You are viewing a plain text version of this content. The canonical link for it is here.
Posted to dev@beam.apache.org by Roland Harangozo <ro...@gmail.com> on 2016/05/12 17:19:44 UTC

BEAM-206

Hi All,

I would like to fix this issue:
https://issues.apache.org/jira/browse/BEAM-206

Could you please revise my design proposal?
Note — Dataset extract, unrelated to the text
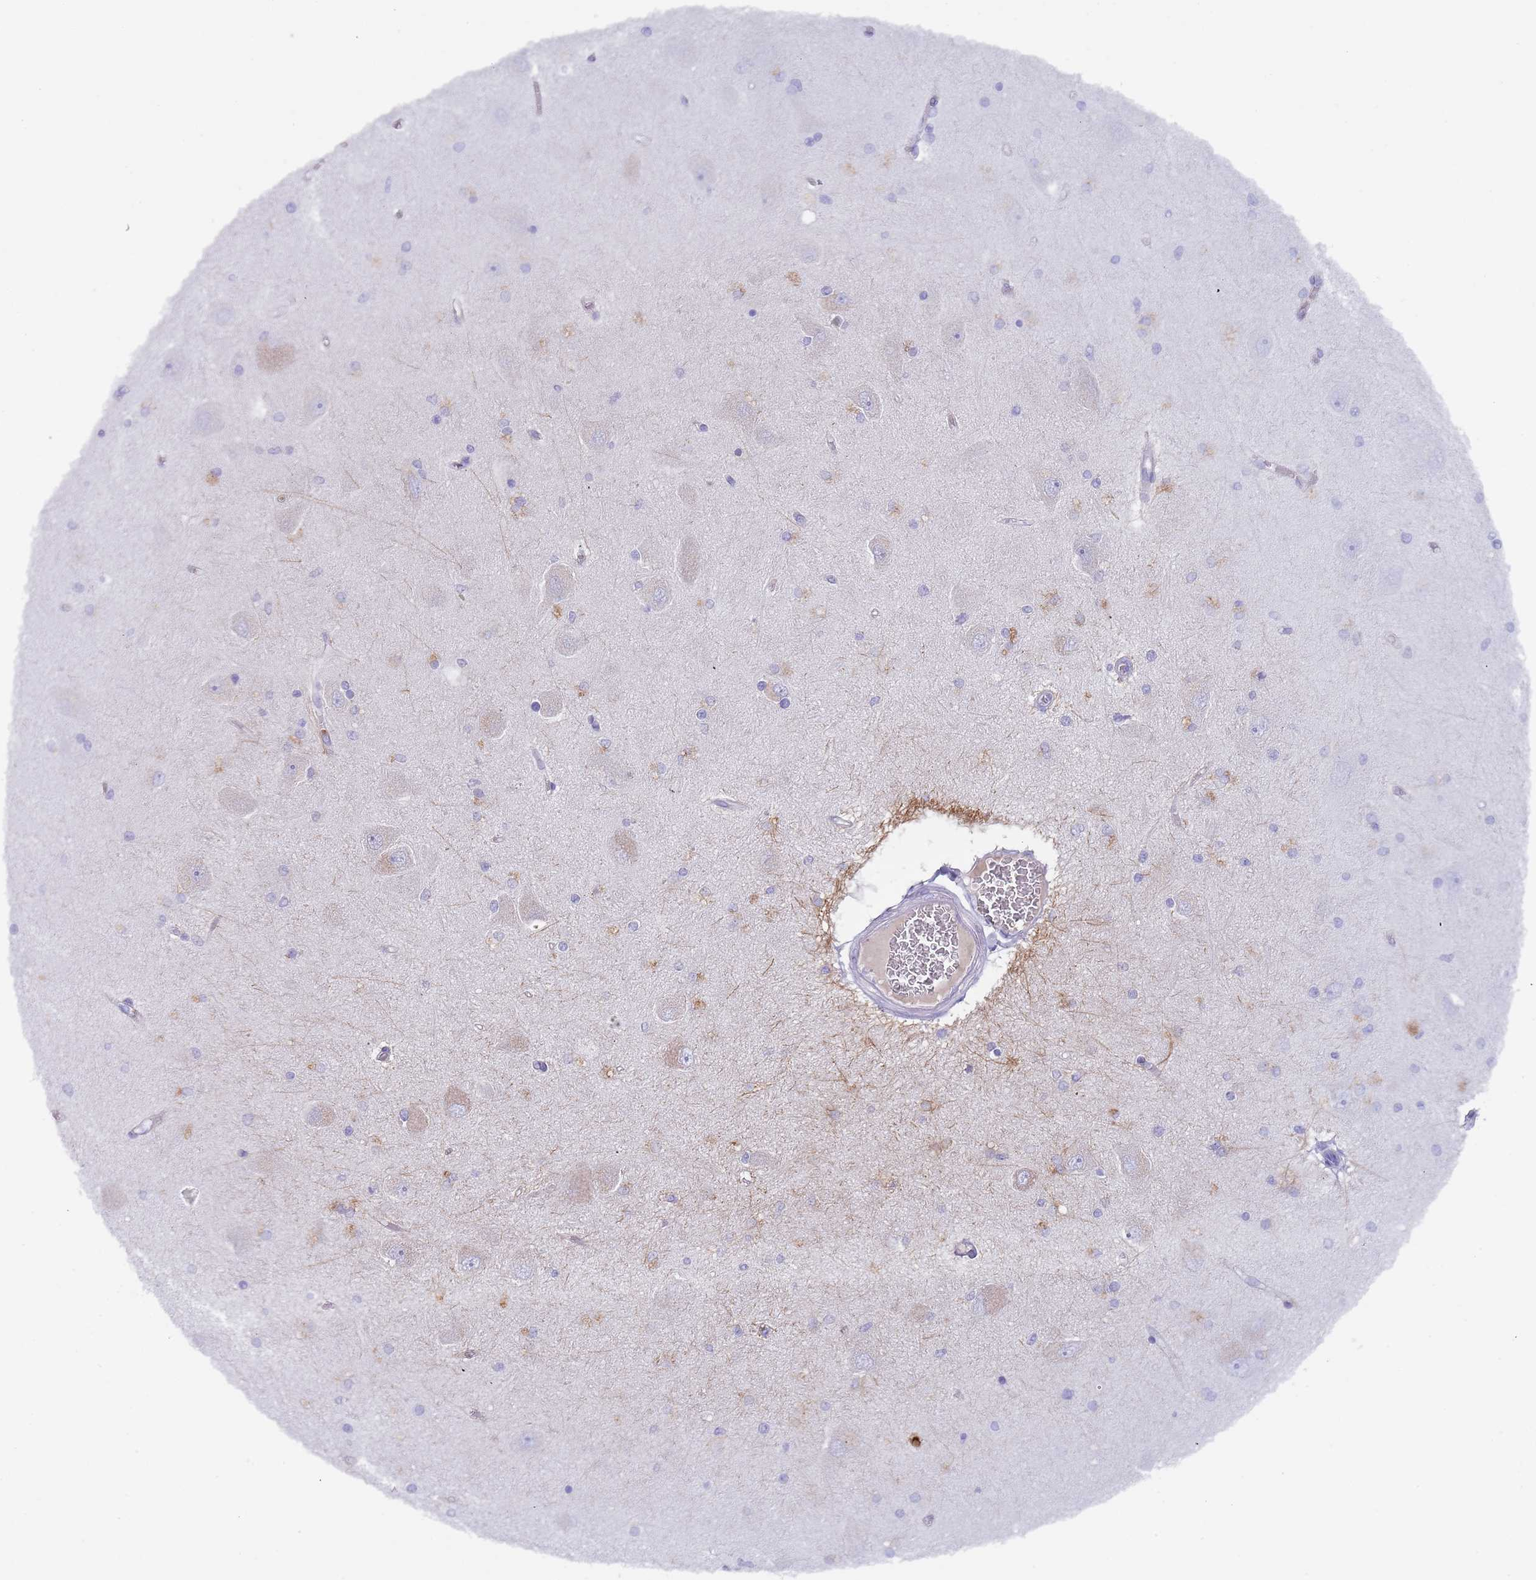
{"staining": {"intensity": "weak", "quantity": "<25%", "location": "cytoplasmic/membranous"}, "tissue": "hippocampus", "cell_type": "Glial cells", "image_type": "normal", "snomed": [{"axis": "morphology", "description": "Normal tissue, NOS"}, {"axis": "topography", "description": "Hippocampus"}], "caption": "DAB immunohistochemical staining of normal hippocampus exhibits no significant positivity in glial cells.", "gene": "TMEM251", "patient": {"sex": "female", "age": 54}}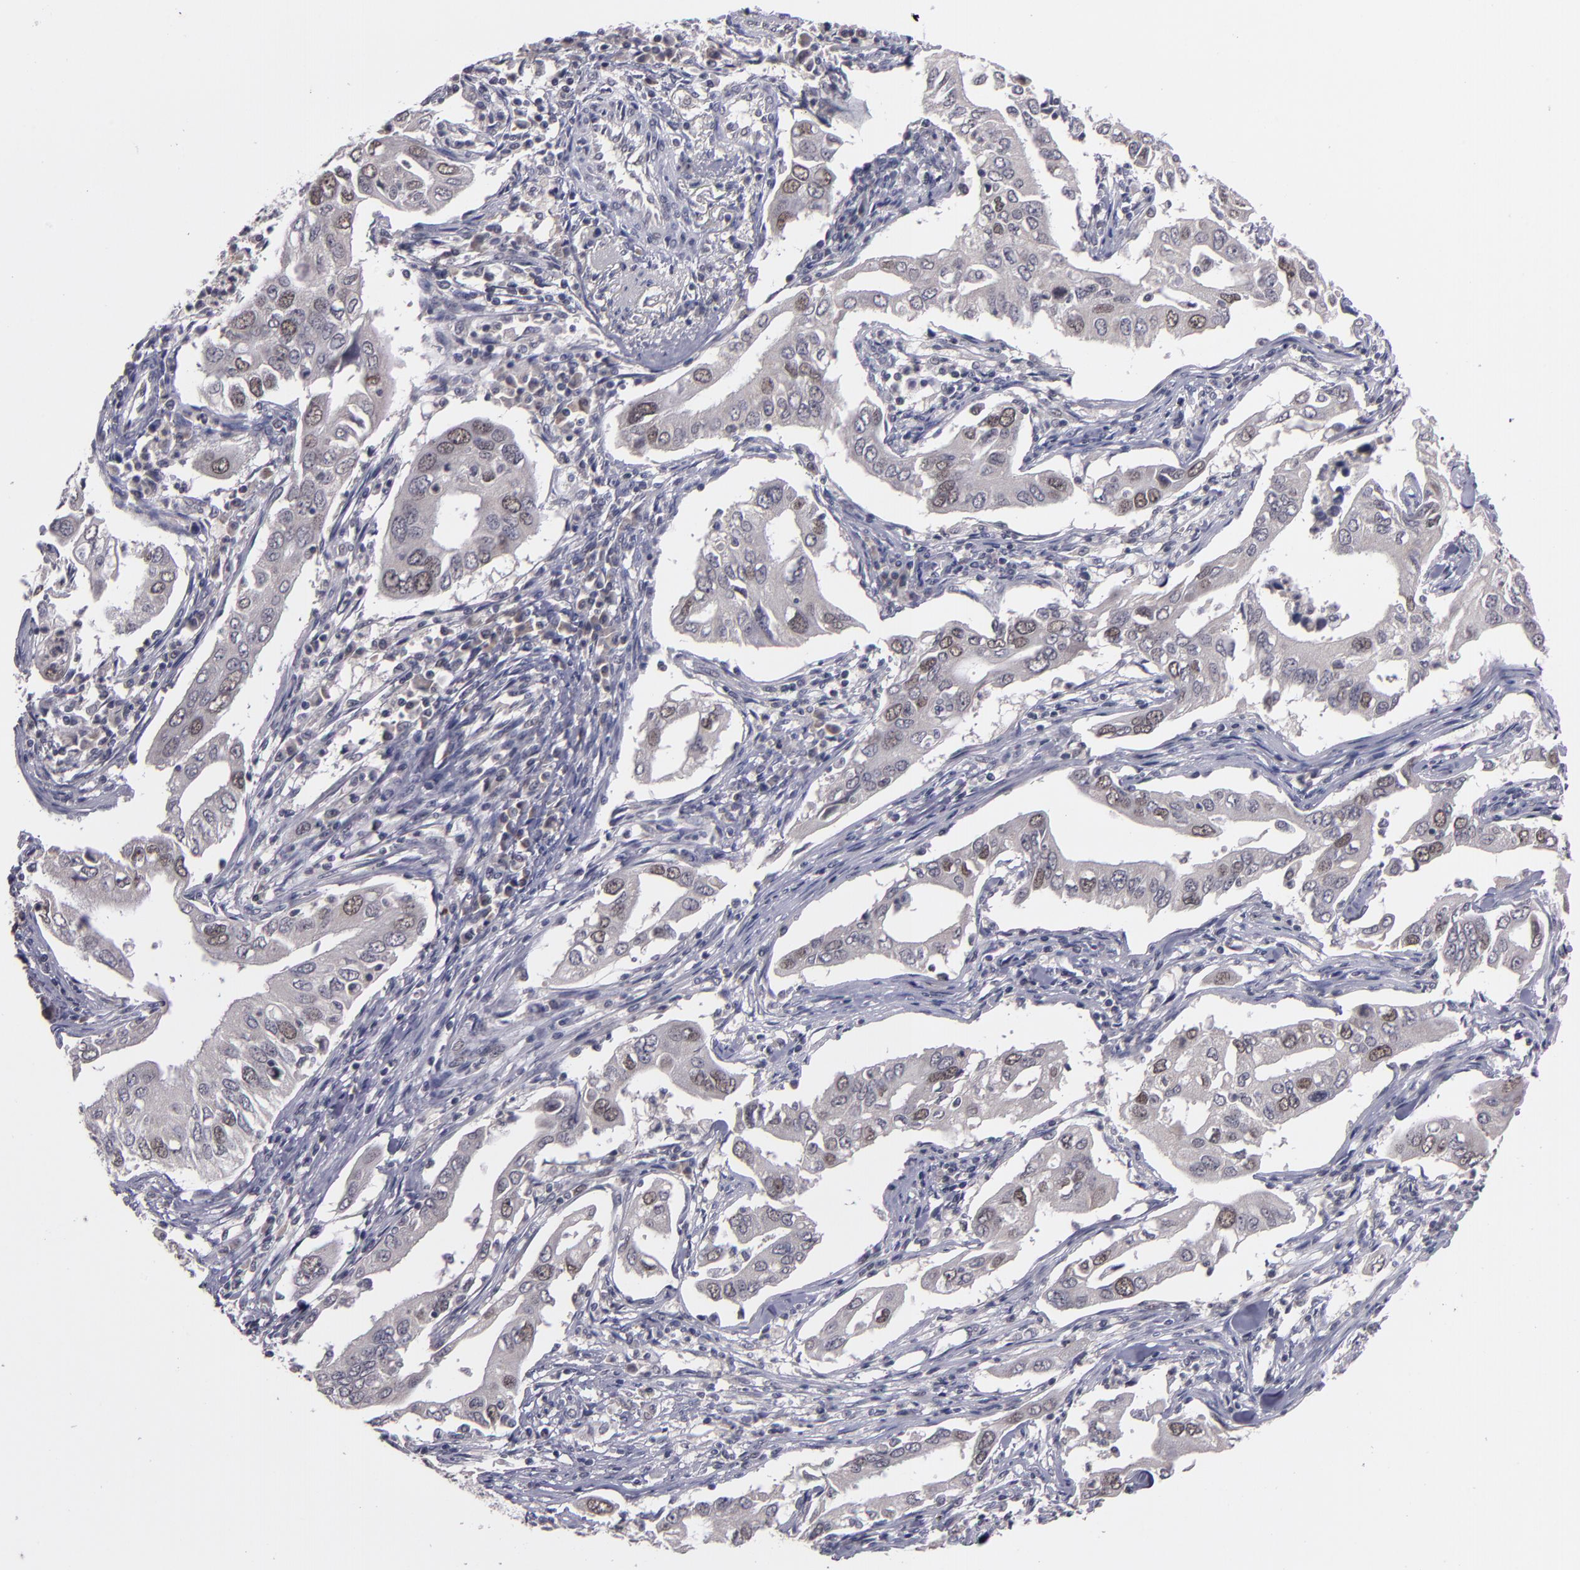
{"staining": {"intensity": "weak", "quantity": "25%-75%", "location": "cytoplasmic/membranous"}, "tissue": "lung cancer", "cell_type": "Tumor cells", "image_type": "cancer", "snomed": [{"axis": "morphology", "description": "Adenocarcinoma, NOS"}, {"axis": "topography", "description": "Lung"}], "caption": "Immunohistochemistry (IHC) of lung adenocarcinoma shows low levels of weak cytoplasmic/membranous expression in about 25%-75% of tumor cells.", "gene": "CDC7", "patient": {"sex": "male", "age": 48}}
I would copy and optionally remove the temporary files one by one as an
atomic operation rather then copying all of the temporary files and then
removing them (if we need to remove). It has the following benefits:
* If the move operation supported by the file system and the file retention
is remove, we can use the native file move operation (or rename). Could be
significantly faster than the copy and remove.
* By moving the remove operation close to the copy operation, the
probability is lower to copy the file again because of any failure (if one
file of two is moved but the other one failed, when we replay, it moves
only the one that failed rather than starting from scratch)

Regarding the concurrency, I would use an ExecutorService to run the
aforementioned operation simultaneously. The first exception would stop
(interrupt) all operation.

The level of the concurrency (number of threads) would be file system
specific and configurable. I can imagine 10+ threads gives a good
performance on GCS but gives bad performance on local file system.

Best regards,
Roland Harangozo

Re: BEAM-206

Posted by Dan Halperin <dh...@google.com.INVALID>.
Hi Roland,

Sorry for the delay -- I did not know how to use JIRA.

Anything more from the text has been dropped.